* Assignment: Return each line of the records with nothing changed, pictures excepted.

* Records:
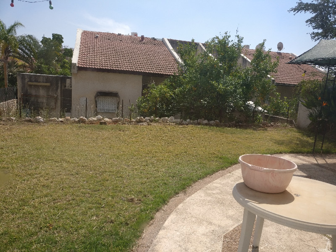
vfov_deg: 49.7
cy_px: 126
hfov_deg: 63.4
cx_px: 168
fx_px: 272
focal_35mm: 28
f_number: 2
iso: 125
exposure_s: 1/1368
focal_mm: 4.26
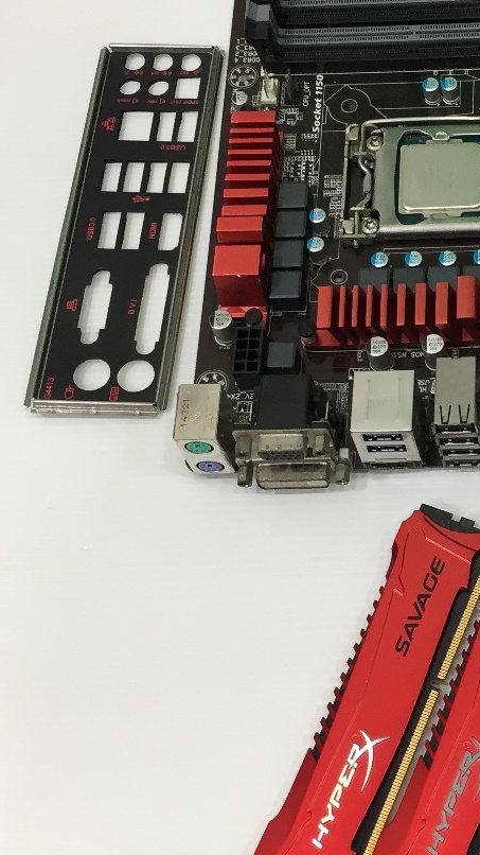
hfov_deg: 18.0
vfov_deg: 32.8
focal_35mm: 64
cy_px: 394
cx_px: 561
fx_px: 1449
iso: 80
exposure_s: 1/33
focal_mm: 4.15
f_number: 2.2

* Solution for this problem:
vfov_deg: 49.7
cy_px: 126
hfov_deg: 63.4
cx_px: 168
fx_px: 272
focal_35mm: 28
f_number: 2
iso: 125
exposure_s: 1/1368
focal_mm: 4.26
hfov_deg: 18.0
vfov_deg: 32.8
focal_35mm: 64
cy_px: 394
cx_px: 561
fx_px: 1449
iso: 80
exposure_s: 1/33
focal_mm: 4.15
f_number: 2.2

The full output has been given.